Extracted data: Begin

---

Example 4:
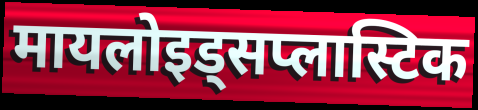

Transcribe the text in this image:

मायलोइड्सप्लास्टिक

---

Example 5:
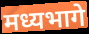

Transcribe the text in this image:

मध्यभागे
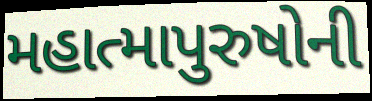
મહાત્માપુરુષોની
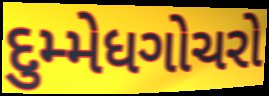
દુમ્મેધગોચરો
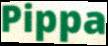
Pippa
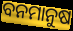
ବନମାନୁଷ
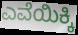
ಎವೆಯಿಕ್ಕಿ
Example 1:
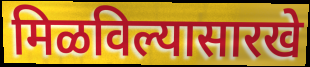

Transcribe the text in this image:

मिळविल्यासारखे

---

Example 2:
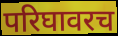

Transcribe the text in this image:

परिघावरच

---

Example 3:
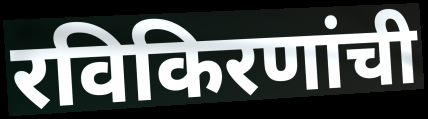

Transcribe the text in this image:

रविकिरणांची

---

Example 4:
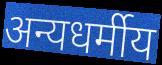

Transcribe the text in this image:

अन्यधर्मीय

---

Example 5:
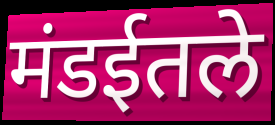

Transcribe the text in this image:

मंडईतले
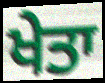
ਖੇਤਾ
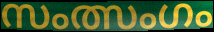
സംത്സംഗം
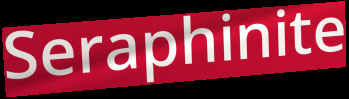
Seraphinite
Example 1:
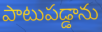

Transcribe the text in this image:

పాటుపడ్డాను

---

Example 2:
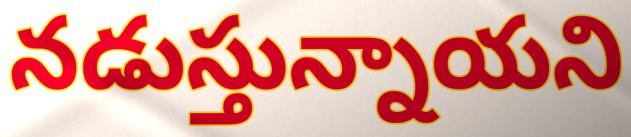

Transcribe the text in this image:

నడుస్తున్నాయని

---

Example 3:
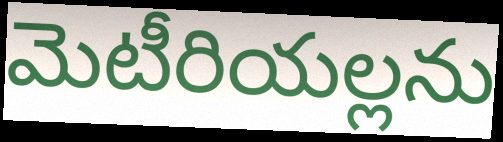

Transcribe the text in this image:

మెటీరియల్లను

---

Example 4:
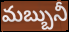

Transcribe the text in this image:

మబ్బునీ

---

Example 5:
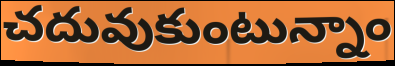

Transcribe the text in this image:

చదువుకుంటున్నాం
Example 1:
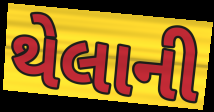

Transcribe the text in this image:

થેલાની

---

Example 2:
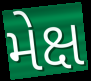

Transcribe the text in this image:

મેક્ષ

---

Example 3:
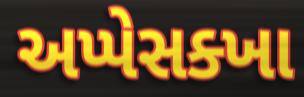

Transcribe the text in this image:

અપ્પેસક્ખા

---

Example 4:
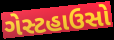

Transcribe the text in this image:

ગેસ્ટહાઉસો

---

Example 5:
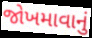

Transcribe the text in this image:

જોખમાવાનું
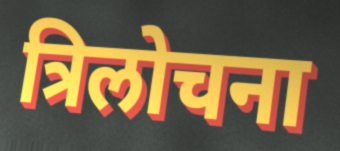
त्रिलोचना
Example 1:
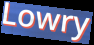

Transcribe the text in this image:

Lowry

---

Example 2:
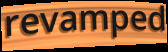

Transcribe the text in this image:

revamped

Extracted data: End

Task item:
A verbatim copy of every record is to be produced, and pictures are to be excluded from it.

Task answer:
---

Example 4:

Transcribe the text in this image:

मायलोइड्सप्लास्टिक

---

Example 5:

Transcribe the text in this image:

मध्यभागे
મહાત્માપુરુષોની
દુમ્મેધગોચરો
Pippa
ବନମାନୁଷ
ಎವೆಯಿಕ್ಕಿ
Example 1:

Transcribe the text in this image:

मिळविल्यासारखे

---

Example 2:

Transcribe the text in this image:

परिघावरच

---

Example 3:

Transcribe the text in this image:

रविकिरणांची

---

Example 4:

Transcribe the text in this image:

अन्यधर्मीय

---

Example 5:

Transcribe the text in this image:

मंडईतले
ਖੇਤਾ
സംത്സംഗം
Seraphinite
Example 1:

Transcribe the text in this image:

పాటుపడ్డాను

---

Example 2:

Transcribe the text in this image:

నడుస్తున్నాయని

---

Example 3:

Transcribe the text in this image:

మెటీరియల్లను

---

Example 4:

Transcribe the text in this image:

మబ్బునీ

---

Example 5:

Transcribe the text in this image:

చదువుకుంటున్నాం
Example 1:

Transcribe the text in this image:

થેલાની

---

Example 2:

Transcribe the text in this image:

મેક્ષ

---

Example 3:

Transcribe the text in this image:

અપ્પેસક્ખા

---

Example 4:

Transcribe the text in this image:

ગેસ્ટહાઉસો

---

Example 5:

Transcribe the text in this image:

જોખમાવાનું
त्रिलोचना
Example 1:

Transcribe the text in this image:

Lowry

---

Example 2:

Transcribe the text in this image:

revamped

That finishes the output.